Have you ever sung or prayed that song? Asking God, the Lord Jesus, to come into your heart today and stay there. We need His Spirit to come upon us and remain on us....not just for a few minutes or a few days, not just for the bad times, not just for the tough times, not just for today, but for always. Come in today. Come in to stay.
When our mother, father or a loved one dies, we ask God’s chariot to come and take them home to heaven. When we get ready to die, if we are able, we ask for God’s chariot to come and take us home to be with Him. The old song says “…the chariot’s a coming and I don’t want to be left behind.”
I love the quotation from Peter Pan: "Death is going to be an awfully big adventure." If you think that this life is and has been an adventure, just wait for all the wonders, all the advents yet to come.
God coming to us..... Coming at his birth, coming at the end of history and coming into our daily lives, is very important:
Do you what the last prayer in the Bible is? It is the second to the last line of the book of Revelation. Revelation, chapter 22: verse 20. “Amen. Come Lord Jesus. Amen. So be it. Let it happen. Amen. Come Lord Jesus.”
This is our insistent, our persistent, our consistent prayer:
“Come Lord Jesus. Please come. Come with your love. Come with your compassion. Come with your wisdom and strength. We need you to come.”
So I’ve said, and you’ve all probably realized that his message is all about Advent, and specifically the word “come”.
OK, trivia time: You almost certainly don’t know this, I know I sure didn’t, but the word itself, "come" occurs 1462 times in the Bible: I found this tidbit on the internet, so you know it has to be true.
1462 times: I tried to count them myself, in the interest of veracity, but I came up a little short.

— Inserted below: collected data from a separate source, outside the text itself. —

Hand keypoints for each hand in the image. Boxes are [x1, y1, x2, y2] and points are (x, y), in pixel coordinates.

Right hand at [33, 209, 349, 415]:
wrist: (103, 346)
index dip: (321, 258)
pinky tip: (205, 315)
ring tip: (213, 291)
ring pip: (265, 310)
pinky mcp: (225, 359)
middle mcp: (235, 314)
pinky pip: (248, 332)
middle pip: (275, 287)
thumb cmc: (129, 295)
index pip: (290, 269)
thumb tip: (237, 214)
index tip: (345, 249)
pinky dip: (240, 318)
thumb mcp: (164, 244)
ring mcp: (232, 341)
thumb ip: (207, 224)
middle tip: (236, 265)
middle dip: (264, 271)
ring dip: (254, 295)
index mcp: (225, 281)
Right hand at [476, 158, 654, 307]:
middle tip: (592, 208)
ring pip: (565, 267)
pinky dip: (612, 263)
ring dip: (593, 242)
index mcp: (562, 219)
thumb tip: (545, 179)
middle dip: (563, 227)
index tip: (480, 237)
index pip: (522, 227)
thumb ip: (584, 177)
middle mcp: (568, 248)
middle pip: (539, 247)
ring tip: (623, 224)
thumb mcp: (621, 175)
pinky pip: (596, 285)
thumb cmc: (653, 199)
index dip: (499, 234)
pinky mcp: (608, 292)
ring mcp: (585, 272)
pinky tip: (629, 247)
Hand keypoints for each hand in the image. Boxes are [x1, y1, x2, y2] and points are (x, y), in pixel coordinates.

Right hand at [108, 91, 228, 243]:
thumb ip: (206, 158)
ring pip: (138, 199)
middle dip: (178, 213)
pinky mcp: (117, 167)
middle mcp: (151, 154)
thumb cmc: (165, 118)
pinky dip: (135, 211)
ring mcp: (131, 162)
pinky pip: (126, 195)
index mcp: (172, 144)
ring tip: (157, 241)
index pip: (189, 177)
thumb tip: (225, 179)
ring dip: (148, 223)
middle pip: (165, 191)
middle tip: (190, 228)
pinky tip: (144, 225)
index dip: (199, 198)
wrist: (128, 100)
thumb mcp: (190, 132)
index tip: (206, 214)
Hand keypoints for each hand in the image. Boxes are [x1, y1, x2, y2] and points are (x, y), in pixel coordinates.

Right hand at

I found twelve of them…. And then figured the computer was probably right about the other 1450.
A lot of these references refer to God's coming to us; but a great bunch of them also refer to US coming to God.
We are invited to come to God’s mountain.

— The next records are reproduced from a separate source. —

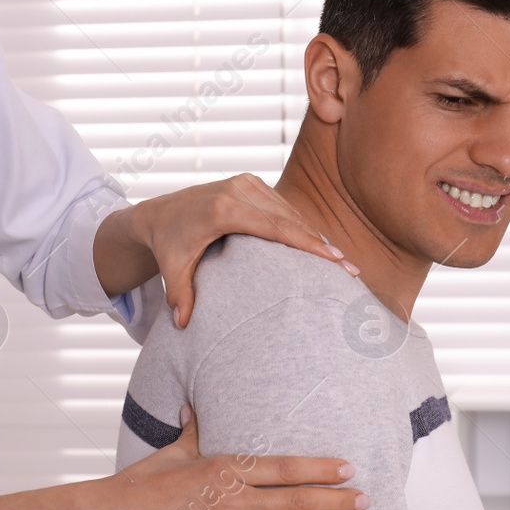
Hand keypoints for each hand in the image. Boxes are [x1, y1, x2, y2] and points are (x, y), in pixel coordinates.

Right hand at [85, 406, 366, 509]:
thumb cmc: (141, 483)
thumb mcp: (173, 452)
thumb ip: (194, 431)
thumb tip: (196, 408)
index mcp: (223, 468)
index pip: (281, 467)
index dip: (317, 469)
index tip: (346, 467)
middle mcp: (229, 499)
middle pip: (292, 499)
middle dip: (333, 499)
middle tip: (364, 499)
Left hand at [129, 173, 358, 326]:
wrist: (157, 214)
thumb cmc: (168, 245)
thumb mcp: (171, 270)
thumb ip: (179, 295)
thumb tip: (182, 326)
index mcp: (223, 209)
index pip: (276, 228)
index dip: (308, 244)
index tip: (336, 260)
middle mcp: (238, 189)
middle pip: (290, 219)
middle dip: (322, 244)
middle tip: (351, 269)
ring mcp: (246, 183)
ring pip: (289, 211)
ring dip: (314, 235)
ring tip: (342, 262)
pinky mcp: (250, 183)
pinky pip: (282, 206)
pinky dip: (300, 225)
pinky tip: (320, 246)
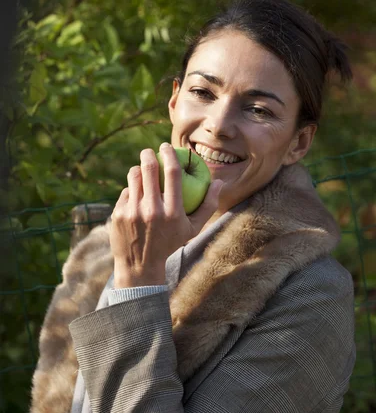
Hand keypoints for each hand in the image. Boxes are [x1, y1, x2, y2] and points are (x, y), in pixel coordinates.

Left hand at [110, 143, 223, 286]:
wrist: (140, 265)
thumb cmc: (171, 243)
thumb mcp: (193, 229)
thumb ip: (208, 205)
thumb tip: (218, 182)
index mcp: (173, 213)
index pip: (172, 173)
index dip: (169, 154)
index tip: (167, 147)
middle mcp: (152, 211)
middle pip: (149, 168)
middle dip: (148, 154)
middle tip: (150, 151)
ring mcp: (133, 212)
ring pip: (134, 176)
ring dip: (138, 168)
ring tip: (142, 170)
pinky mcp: (118, 214)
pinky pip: (125, 192)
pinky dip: (131, 190)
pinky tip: (135, 195)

We are invited to come to God’s peace.
We are invited to come to that place in our lives where we convert our warring swords, our warring words, our warring dispositions….. into plowshares, into peace, into the possibility of walking in the light.
To come to Christ and be his disciple means to deny yourself and focus on the needs of others. Not on your own needs but the needs of your neighbor.
When you come to Christ, you pray each morning: "Lord God, use my life in any way that you want today. Bring people to me or I to them who need your love." When you say this prayer and mean it, life becomes a big adventure. God sends all kinds of different people and different situations to us.
This way of living is a great adventure. When we come to God, it is an advent, and again, the word advent means adventure.
It is an adventure to pray and talk with God every day and give your life to the Him in prayer.
It is an adventure to read God’s Word and find out what God’s Word actually says.
It is an adventure to sit quietly and listen to your wife or children or grandchildren, and learn who they are and what they feel and what they are thinking.
It is an adventure to focus on someone else rather than your own life. It is an adventure to learn about them.
It is an adventure to go to visit a church in Haiti or work in downtown Montreal at a mission or to volunteer for a local charity or raise money for the Canadian Foodgrains Bank.
It is always an adventure. You don’t know what God is going to put in front of us. It is always an adventure when we come to God. Life is not boring, not senile, not sleepy.
So remember, when we come to God, we’re on a great adventure. We never know who God will bring to us today, who God will bring right in front of our eyes and our ears and our love to take care of. We never know what purpose God has for our lives today. It is always an adventure to come to God.
The day is coming.
Our prayer is always the same: Come by here, Lord Jesus.
What adventures. What advents. What possibilities.
“The day is coming”…… Please, please, come by here.